*Work to complete*
• 1. List every film title mentioned in the text about Zrinko Ogresta.
• 2. In the entries, rename "program" to "code" and leave everything else unchanged. Start at the first line of the entries, stop after the line containing "export const myFeature", and omit the pictures from your answer.

*Source*
---*---

Zrinko Ogresta (born 5 October 1958) is a Croatian screenwriter and film director, professor of film directing at the Academy of Dramatic Arts in Zagreb and a member of the European Film Academy in Berlin. Praised for their strong visual style, well articulated mise-en-scène and innovative storytelling, his films focus on the anxieties that lurk behind the well cultivated burgeois facade of the characters, using their emotional and psychological fractures to bring to light the complexes that haunt the society in general, while subtly analysing social and political forces behind it.

Ogresta's films were screened and awarded at renowned international and local festivals (Berlin, Venice, Karlovy Vary, London, Montpellier, Denver, Milan, Pula…). Some of the most notable prizes are the nomination for European Film Award in the category of best young director for the film Fragments, Prix Italia for the film Washed Out, the Special Jury Prize at the Karlovy Vary festival for the film Here and a Special Mention at the Berlinale for the film On the other side.

---*---

*Supplied material*
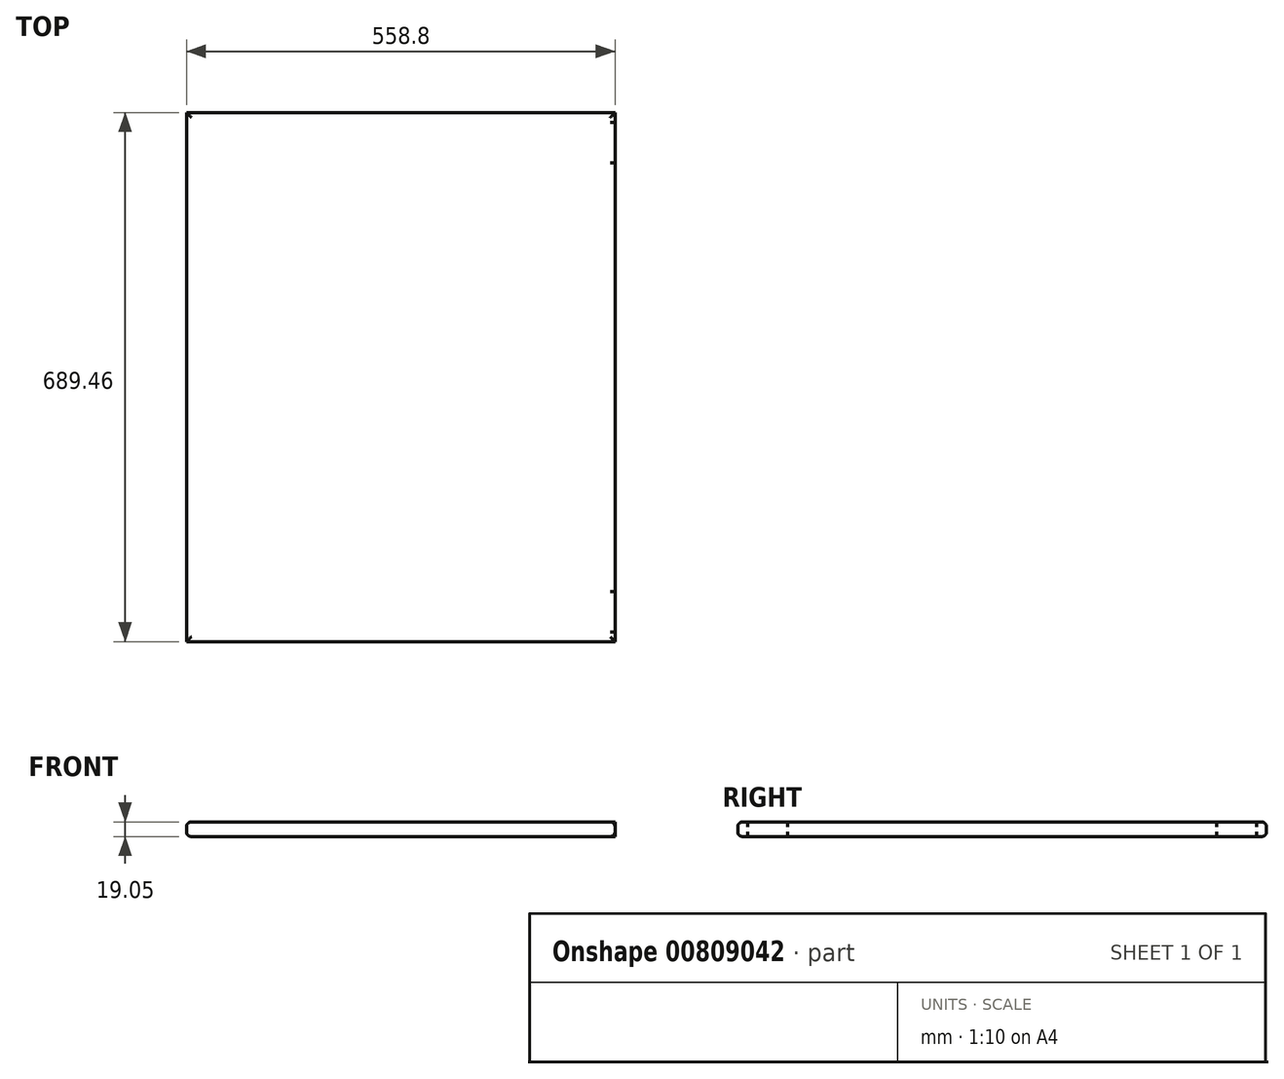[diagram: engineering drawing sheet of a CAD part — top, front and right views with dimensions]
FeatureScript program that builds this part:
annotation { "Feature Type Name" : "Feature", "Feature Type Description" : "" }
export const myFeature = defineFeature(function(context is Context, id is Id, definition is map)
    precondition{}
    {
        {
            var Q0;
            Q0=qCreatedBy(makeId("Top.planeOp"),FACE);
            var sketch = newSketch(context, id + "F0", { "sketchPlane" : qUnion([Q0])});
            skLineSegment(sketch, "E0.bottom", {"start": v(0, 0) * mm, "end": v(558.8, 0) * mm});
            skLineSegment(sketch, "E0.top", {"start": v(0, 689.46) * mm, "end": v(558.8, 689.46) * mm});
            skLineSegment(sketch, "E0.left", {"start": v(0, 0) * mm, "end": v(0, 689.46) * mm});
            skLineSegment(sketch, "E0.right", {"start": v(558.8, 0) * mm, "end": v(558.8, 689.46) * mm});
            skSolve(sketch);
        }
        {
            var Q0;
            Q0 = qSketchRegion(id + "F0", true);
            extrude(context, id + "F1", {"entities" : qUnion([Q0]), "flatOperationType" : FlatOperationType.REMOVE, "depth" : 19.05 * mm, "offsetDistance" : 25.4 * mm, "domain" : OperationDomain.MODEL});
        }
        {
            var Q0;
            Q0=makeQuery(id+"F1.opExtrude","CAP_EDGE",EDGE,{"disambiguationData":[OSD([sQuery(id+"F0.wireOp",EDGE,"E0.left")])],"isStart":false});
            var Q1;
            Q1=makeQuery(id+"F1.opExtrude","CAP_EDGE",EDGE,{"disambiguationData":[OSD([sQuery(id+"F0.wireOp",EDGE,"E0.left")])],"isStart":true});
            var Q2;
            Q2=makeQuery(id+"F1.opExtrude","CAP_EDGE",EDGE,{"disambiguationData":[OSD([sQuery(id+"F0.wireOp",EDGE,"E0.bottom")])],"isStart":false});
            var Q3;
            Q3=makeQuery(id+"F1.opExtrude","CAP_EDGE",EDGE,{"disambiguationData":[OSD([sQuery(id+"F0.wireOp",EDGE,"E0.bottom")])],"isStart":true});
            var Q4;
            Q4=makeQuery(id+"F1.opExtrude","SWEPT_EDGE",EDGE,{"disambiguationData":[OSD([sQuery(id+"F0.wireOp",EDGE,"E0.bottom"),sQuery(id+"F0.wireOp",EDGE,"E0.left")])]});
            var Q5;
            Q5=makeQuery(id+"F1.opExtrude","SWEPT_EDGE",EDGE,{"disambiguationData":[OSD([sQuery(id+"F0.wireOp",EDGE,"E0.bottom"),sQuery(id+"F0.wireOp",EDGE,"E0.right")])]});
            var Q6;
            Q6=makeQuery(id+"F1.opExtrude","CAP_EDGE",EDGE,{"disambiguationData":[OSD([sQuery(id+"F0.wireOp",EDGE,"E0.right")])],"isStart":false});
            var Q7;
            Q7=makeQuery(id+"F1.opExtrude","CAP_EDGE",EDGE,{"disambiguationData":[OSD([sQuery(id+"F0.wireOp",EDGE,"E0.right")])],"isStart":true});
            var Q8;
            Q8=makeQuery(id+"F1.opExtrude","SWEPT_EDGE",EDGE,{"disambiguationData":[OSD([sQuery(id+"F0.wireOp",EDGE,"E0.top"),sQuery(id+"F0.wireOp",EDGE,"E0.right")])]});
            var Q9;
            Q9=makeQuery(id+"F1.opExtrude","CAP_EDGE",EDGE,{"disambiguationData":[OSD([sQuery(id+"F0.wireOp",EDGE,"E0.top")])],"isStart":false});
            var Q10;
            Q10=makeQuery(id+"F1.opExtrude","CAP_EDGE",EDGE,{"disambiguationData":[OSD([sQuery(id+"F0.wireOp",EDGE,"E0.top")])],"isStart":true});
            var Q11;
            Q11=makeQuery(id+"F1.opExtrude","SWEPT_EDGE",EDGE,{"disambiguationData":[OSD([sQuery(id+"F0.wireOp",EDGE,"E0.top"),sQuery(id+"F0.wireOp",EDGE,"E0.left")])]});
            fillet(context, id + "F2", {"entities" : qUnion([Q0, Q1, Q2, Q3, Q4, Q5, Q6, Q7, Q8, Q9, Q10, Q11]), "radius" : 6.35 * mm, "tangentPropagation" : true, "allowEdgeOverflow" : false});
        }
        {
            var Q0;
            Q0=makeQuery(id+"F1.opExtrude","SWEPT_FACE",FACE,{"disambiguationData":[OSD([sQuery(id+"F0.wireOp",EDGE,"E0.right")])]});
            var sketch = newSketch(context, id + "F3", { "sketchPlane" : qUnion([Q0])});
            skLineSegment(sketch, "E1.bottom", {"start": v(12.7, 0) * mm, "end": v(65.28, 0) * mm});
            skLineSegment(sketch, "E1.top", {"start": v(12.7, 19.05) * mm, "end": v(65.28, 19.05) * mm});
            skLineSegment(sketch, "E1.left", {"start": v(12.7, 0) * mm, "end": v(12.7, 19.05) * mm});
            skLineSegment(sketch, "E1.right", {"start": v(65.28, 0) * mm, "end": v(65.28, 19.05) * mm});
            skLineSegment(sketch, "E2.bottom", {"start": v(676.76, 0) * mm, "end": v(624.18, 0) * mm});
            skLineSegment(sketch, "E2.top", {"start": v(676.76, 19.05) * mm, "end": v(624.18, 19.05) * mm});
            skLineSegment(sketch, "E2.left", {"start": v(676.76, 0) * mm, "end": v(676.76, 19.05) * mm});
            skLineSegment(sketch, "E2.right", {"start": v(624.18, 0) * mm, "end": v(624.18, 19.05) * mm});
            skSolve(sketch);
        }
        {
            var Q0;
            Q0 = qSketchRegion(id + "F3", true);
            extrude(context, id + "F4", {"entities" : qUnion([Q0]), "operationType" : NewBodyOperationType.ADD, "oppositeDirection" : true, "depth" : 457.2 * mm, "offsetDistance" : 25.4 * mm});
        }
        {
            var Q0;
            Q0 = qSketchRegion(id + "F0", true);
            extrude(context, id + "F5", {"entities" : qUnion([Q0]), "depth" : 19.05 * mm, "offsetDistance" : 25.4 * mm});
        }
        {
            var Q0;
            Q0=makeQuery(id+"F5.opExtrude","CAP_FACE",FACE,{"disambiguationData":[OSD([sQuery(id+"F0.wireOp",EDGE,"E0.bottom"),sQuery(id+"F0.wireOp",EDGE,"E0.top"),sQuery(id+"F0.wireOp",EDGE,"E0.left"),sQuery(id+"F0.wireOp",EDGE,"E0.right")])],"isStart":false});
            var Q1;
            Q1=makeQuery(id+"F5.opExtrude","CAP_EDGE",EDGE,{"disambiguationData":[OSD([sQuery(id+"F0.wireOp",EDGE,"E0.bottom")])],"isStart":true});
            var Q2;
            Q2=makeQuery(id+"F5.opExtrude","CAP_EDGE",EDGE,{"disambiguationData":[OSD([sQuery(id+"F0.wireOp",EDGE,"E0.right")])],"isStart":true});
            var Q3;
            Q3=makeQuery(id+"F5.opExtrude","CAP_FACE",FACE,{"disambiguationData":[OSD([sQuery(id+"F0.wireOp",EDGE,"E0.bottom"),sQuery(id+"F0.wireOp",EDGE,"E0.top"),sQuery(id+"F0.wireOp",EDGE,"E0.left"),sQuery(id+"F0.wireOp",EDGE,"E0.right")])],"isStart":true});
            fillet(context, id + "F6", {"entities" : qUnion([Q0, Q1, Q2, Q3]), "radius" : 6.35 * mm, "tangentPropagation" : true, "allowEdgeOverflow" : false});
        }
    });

---*---

*Solutions to the tasks*
• 1.
Fragments
Washed Out
Here
On the other side

• 2.
[diagram: engineering drawing sheet of a CAD part — top, front and right views with dimensions]
FeatureScript code that builds this part:
annotation { "Feature Type Name" : "Feature", "Feature Type Description" : "" }
export const myFeature = defineFeature(function(context is Context, id is Id, definition is map)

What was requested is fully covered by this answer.